NEMA’s Primary Industrial Controls Index slipped 0.3% in the third quarter of 2010 versus the second quarter. This represents the first quarter-to-quarter decline in the index since 2009Q2, but it remains nearly 23% above its year-ago level. Even with this upward trend in demand, inflation- and seasonally adjusted shipments remain more than 18% below their cyclical peak. The Primary Industrial Controls and Adjustable Speed Drives Index, a broader measure of demand for industrial controls products, posted a 1.5% quarter-to-quarter rate of growth during 2010Q3 and shows a 25% improvement versus the same period a year ago.
Following four solid quarters of average annualized growth in output (~9%), the manufacturing sector’s recovery has tapered off in recent months, slowing to an annualized increase of 4% during the third quarter of 2010. Indicators such as the ISM and regional surveys indicate the manufacturing sector is still expanding, but the sector’s performance has been less robust as of late; moreover, the winding down of the inventory rebuilding cycle could hamper the industry’s prospects for growth going forward given that consumer demand remains lackluster and the rebound in capital spending activity is still in its early stages. Exports will likely play a significant role in boosting manufacturing output, but the shaky condition of the global economy poses a downside risk to the sector’s growth.
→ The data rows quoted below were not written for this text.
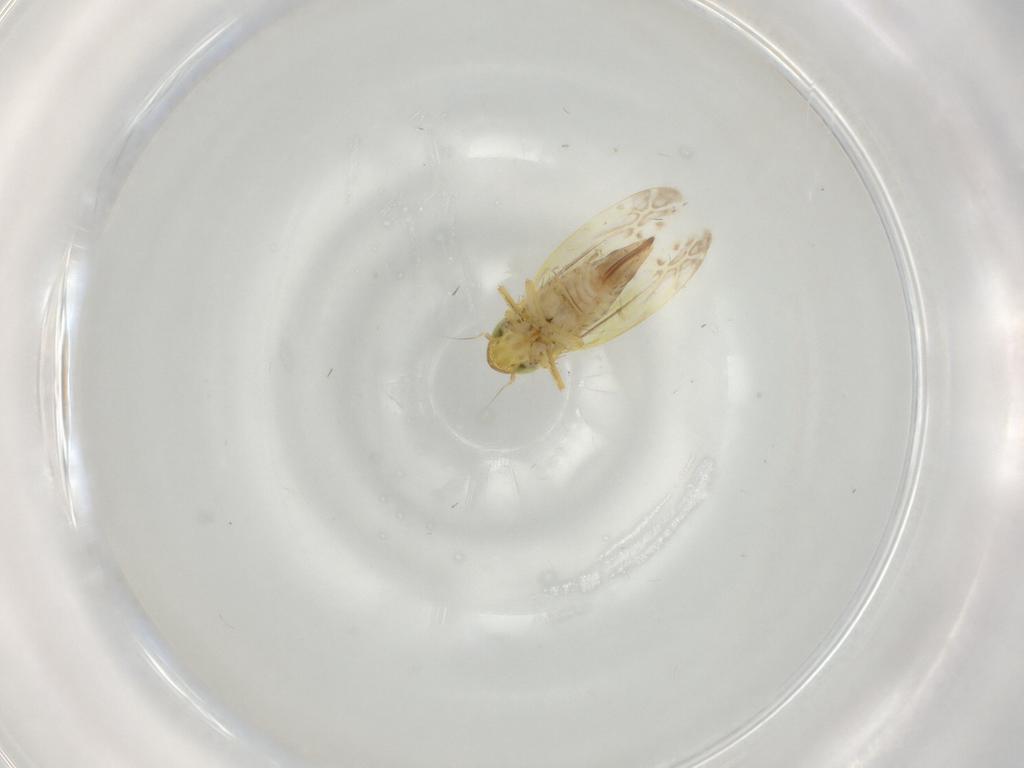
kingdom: Animalia
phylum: Arthropoda
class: Insecta
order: Hemiptera
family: Cicadellidae
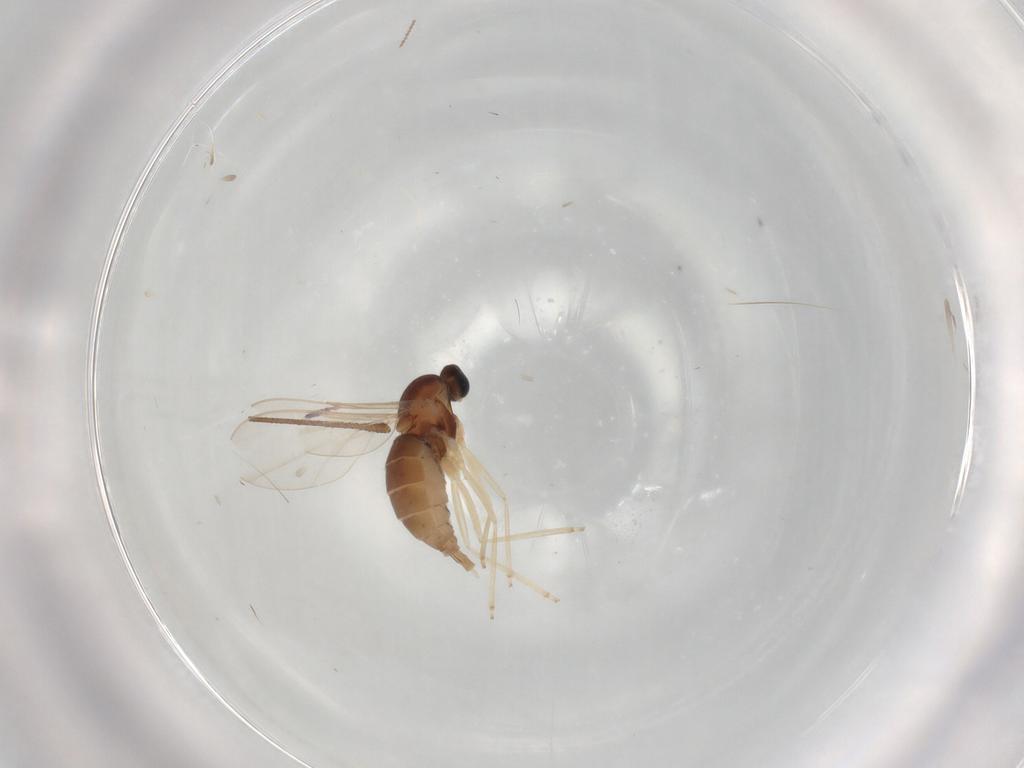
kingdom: Animalia
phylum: Arthropoda
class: Insecta
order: Diptera
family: Cecidomyiidae
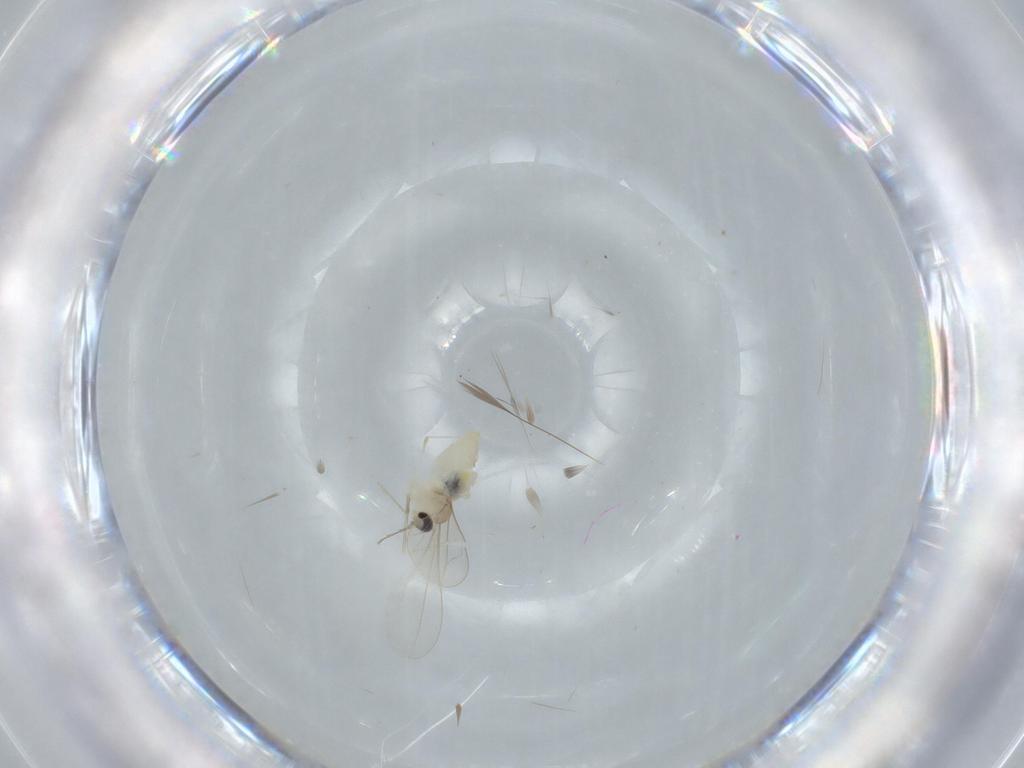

Over the near term, NEMA’s industrial controls indices will likely register moderate gains at best. The initial burst in demand for industrial controls caused by companies restarting idled factory capacity is waning. Corporate profits have staged a solid recovery and should support spending by businesses on industrial controls and other related types of industrial equipment over the long term. Moreover, low interest rates and improved business balance sheets augur well for capital spending plans. Unfortunately, lingering economic uncertainty and a still-high share of idled factory capacity will weigh on business investment, as companies remain focused on replacing worn-out equipment rather than undertaking any major expansion plans.